*Problem to solve:* The whole listing is to be restated word for word with no images.
[[ Material for the task, beginning ]]
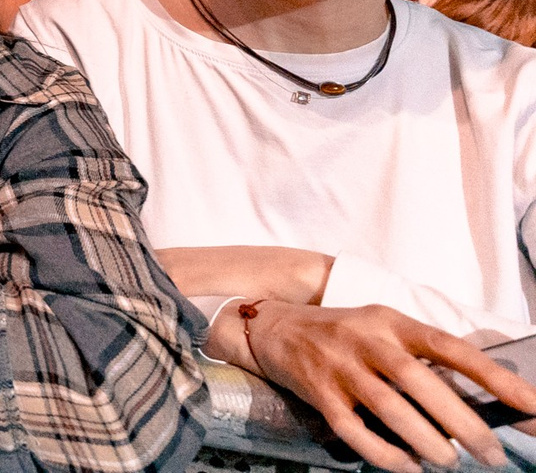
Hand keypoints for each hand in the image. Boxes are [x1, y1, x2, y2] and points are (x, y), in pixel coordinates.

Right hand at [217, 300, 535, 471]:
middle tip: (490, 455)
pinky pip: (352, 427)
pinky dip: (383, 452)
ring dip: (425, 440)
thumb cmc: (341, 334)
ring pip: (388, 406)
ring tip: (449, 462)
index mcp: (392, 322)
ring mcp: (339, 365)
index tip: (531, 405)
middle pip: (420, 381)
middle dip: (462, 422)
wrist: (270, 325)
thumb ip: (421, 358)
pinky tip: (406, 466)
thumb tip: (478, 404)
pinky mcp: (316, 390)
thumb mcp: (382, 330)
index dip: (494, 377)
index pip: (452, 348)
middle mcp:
[[ Material for the task, end ]]
*The answer:*
Hand keypoints for each hand in the image. Boxes are [x1, y1, x2, y2] and points are (x, y), in pixel coordinates.

Right hand at [217, 300, 535, 471]:
middle tip: (490, 455)
pinky pip: (352, 427)
pinky dip: (383, 452)
ring dip: (425, 440)
thumb cmc: (341, 334)
ring pip: (388, 406)
ring tip: (449, 462)
index mcp: (392, 322)
ring mcp: (339, 365)
index tip: (531, 405)
middle pip: (420, 381)
middle dip: (462, 422)
wrist: (270, 325)
thumb ip: (421, 358)
pinky tip: (406, 466)
thumb tip: (478, 404)
pinky mcp: (316, 390)
thumb mcp: (382, 330)
index dip: (494, 377)
index pip: (452, 348)
middle mcp:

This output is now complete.